This project studies stall flutter suppression by means of plasma actuation. Blade flutter describes the unstable dynamic behavior of turbomachinery blades interacting with the surrounding airflow. This leads to fast growing oscillation amplitudes, which at the end results in the destruction of the blading. In the case of transonic stall flutter, flow separations occur as a consequence of post shock compressions. In this work a closed loop control for transonic stall flutter on an aero engine fan will be numerically built up.
Plasma actuators are a relatively new actuator technology, but one that has attracted increasing interest in the research community in recent years. These actuators consist of two electrodes separated by a dielectric layer. One of them is in contact with the flow. The other is built into the structure at a small distance from the surface. A high voltage is applied, which ionizes the surrounding air, allowing a force to be induced into the flow. Plasma actuators are lightweight and have no moving parts. The last feature is a decisive criterion for the reliability of operation in the presence of strong centrifugal forces that occur in the rotating parts of turbomachinery. Plasma actuators have virtually no reaction time, which makes them suitable for influencing high-frequency phenomena. They also have a low power consumption due to the low current required.

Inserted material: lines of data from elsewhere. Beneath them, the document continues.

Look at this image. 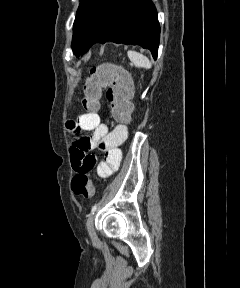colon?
Masks as SVG:
<instances>
[{
    "mask_svg": "<svg viewBox=\"0 0 240 288\" xmlns=\"http://www.w3.org/2000/svg\"><path fill=\"white\" fill-rule=\"evenodd\" d=\"M111 103V113L115 120L126 122L133 110V86L127 70L113 64H101L90 70L82 88L81 103L85 110L95 113L99 110L102 91ZM74 194L84 200L90 199L95 186L87 174H77L72 179Z\"/></svg>",
    "mask_w": 240,
    "mask_h": 288,
    "instance_id": "1",
    "label": "colon"
}]
</instances>
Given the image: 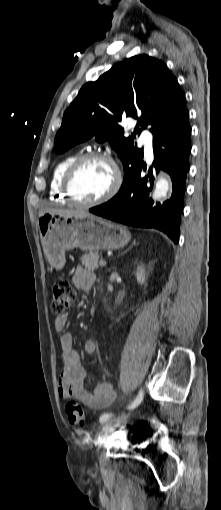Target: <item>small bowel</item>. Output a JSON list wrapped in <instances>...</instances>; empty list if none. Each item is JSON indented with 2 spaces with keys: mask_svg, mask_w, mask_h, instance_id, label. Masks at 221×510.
<instances>
[{
  "mask_svg": "<svg viewBox=\"0 0 221 510\" xmlns=\"http://www.w3.org/2000/svg\"><path fill=\"white\" fill-rule=\"evenodd\" d=\"M72 281L78 289L89 290L95 282V275L91 270L77 266L72 275ZM68 315L62 314L55 318L54 327L63 331L68 325ZM62 368L58 378V394L63 399L73 398L90 409H101L111 405L115 399V392L110 382L97 384L92 390L85 386L86 380L93 373L81 362L79 355L73 348V337L69 333L61 336ZM96 343L86 341L84 350L92 355L96 352Z\"/></svg>",
  "mask_w": 221,
  "mask_h": 510,
  "instance_id": "1",
  "label": "small bowel"
}]
</instances>
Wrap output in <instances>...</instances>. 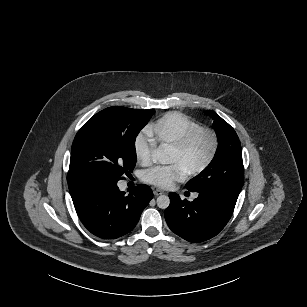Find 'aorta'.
<instances>
[{
  "mask_svg": "<svg viewBox=\"0 0 307 307\" xmlns=\"http://www.w3.org/2000/svg\"><path fill=\"white\" fill-rule=\"evenodd\" d=\"M173 148L168 144H161L156 151L152 154V160L154 163L170 164L172 163L171 153ZM170 204V199L166 195H160L157 198V206L161 209H166Z\"/></svg>",
  "mask_w": 307,
  "mask_h": 307,
  "instance_id": "obj_1",
  "label": "aorta"
}]
</instances>
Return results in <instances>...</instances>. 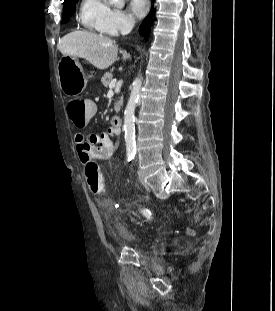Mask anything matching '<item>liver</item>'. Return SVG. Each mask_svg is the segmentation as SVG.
<instances>
[{
	"instance_id": "obj_1",
	"label": "liver",
	"mask_w": 275,
	"mask_h": 311,
	"mask_svg": "<svg viewBox=\"0 0 275 311\" xmlns=\"http://www.w3.org/2000/svg\"><path fill=\"white\" fill-rule=\"evenodd\" d=\"M58 48L64 56L84 58L98 69H107L117 59L118 46L107 36L89 31H74L59 41ZM124 60L131 55L121 52Z\"/></svg>"
}]
</instances>
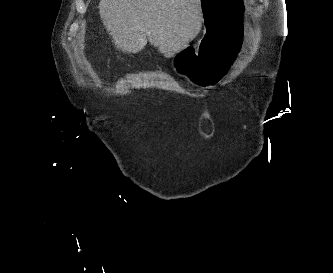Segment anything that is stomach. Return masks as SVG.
Returning <instances> with one entry per match:
<instances>
[{
    "mask_svg": "<svg viewBox=\"0 0 333 273\" xmlns=\"http://www.w3.org/2000/svg\"><path fill=\"white\" fill-rule=\"evenodd\" d=\"M205 31L197 49L186 46L175 53L173 68L177 75L197 87H210L228 81L232 62L245 51L246 23L250 8L247 0H198Z\"/></svg>",
    "mask_w": 333,
    "mask_h": 273,
    "instance_id": "1",
    "label": "stomach"
}]
</instances>
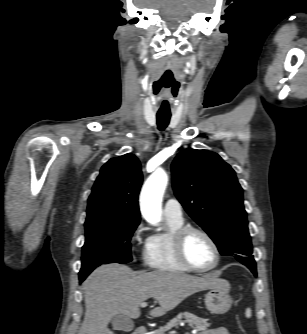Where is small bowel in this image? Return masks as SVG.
<instances>
[{
  "label": "small bowel",
  "mask_w": 307,
  "mask_h": 334,
  "mask_svg": "<svg viewBox=\"0 0 307 334\" xmlns=\"http://www.w3.org/2000/svg\"><path fill=\"white\" fill-rule=\"evenodd\" d=\"M202 334H229V331L225 327H218L215 329L208 330Z\"/></svg>",
  "instance_id": "c3829d8e"
}]
</instances>
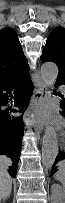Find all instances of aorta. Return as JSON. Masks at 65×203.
Wrapping results in <instances>:
<instances>
[{"label": "aorta", "mask_w": 65, "mask_h": 203, "mask_svg": "<svg viewBox=\"0 0 65 203\" xmlns=\"http://www.w3.org/2000/svg\"><path fill=\"white\" fill-rule=\"evenodd\" d=\"M58 76V68L56 64L52 62L44 63L41 66V78L43 84L47 88L53 87ZM58 155V139L57 133L53 126V123H50L46 127L45 133L42 139V164L47 169L52 168L55 159Z\"/></svg>", "instance_id": "obj_1"}]
</instances>
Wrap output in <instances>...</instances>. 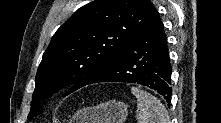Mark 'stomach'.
<instances>
[{
  "mask_svg": "<svg viewBox=\"0 0 221 123\" xmlns=\"http://www.w3.org/2000/svg\"><path fill=\"white\" fill-rule=\"evenodd\" d=\"M128 116V106L111 100L95 107L79 110L69 123H124Z\"/></svg>",
  "mask_w": 221,
  "mask_h": 123,
  "instance_id": "stomach-1",
  "label": "stomach"
}]
</instances>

At the beginning of the plasma actuator research, only low forces were reached. But successively higher forces on the flow were achieved as time progresses.
In this project the aeroelastic behaviour of the fan will be assessed by unsteady 3D computational fluid dynamic (CFD) simulations. First the most unstable operating point in the regime of transonic stall flutter and the most unstable oscillation mode will be determined. Then CFD computations of the fan equipped with plasma actuators modeled numerically will be performed. The plasma actuators will be modelled as proposed by Suzen .
A parametric study will be carried out to derive the plasma actuator position with the highest influence on the fan aeroelastic stability. This latter will be quantified by means of the energy method. A suitable control law will be developed as well to maximize actuation effect on the stability. It will be implemented in the CFD simulations to check its operation with high fidelity simulations. Namely, unsteady 3D simulations will be performed to assess ultimately the capabilities of the closed-loop plasma-based control in increasing the fan aeroelastic stability.